(Source information)

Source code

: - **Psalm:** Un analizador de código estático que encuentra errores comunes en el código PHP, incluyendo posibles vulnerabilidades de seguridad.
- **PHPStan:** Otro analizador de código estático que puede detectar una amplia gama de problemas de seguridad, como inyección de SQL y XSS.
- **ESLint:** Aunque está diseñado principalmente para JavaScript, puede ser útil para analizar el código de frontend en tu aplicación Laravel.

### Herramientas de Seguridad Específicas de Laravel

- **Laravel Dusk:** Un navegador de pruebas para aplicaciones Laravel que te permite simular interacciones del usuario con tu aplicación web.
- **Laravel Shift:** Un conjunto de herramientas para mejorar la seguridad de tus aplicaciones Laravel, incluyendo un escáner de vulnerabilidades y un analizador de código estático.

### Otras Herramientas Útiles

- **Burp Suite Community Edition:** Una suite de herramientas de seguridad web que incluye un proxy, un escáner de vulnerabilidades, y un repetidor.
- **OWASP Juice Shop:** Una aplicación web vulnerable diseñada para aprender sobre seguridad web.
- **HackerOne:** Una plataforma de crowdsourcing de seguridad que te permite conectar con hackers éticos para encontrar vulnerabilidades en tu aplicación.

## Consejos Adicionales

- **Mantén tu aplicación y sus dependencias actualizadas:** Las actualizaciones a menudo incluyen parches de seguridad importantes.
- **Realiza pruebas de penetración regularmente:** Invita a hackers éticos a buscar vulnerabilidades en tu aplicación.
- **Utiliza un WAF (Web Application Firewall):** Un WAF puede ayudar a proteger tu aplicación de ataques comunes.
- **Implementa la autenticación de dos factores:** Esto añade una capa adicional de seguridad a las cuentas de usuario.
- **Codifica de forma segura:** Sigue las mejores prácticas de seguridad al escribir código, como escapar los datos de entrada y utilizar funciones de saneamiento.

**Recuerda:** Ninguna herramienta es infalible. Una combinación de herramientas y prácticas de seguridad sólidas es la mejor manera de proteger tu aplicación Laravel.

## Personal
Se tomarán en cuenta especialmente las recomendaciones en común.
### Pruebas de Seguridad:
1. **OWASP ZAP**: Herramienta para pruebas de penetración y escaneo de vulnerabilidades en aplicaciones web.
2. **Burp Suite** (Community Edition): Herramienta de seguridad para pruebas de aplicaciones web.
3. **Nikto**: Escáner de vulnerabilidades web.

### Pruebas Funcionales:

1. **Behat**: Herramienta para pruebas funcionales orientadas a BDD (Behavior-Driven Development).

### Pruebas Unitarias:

(End Source information)

Task directions:
Using the data above, extract exactly the lines from the one that holds "- **Utiliza un" to the one that holds "1. **OWASP ZAP**: Herramienta", both ends included, and no others.

Answer to the problem:
- **Utiliza un WAF (Web Application Firewall):** Un WAF puede ayudar a proteger tu aplicación de ataques comunes.
- **Implementa la autenticación de dos factores:** Esto añade una capa adicional de seguridad a las cuentas de usuario.
- **Codifica de forma segura:** Sigue las mejores prácticas de seguridad al escribir código, como escapar los datos de entrada y utilizar funciones de saneamiento.

**Recuerda:** Ninguna herramienta es infalible. Una combinación de herramientas y prácticas de seguridad sólidas es la mejor manera de proteger tu aplicación Laravel.

## Personal
Se tomarán en cuenta especialmente las recomendaciones en común.
### Pruebas de Seguridad:
1. **OWASP ZAP**: Herramienta para pruebas de penetración y escaneo de vulnerabilidades en aplicaciones web.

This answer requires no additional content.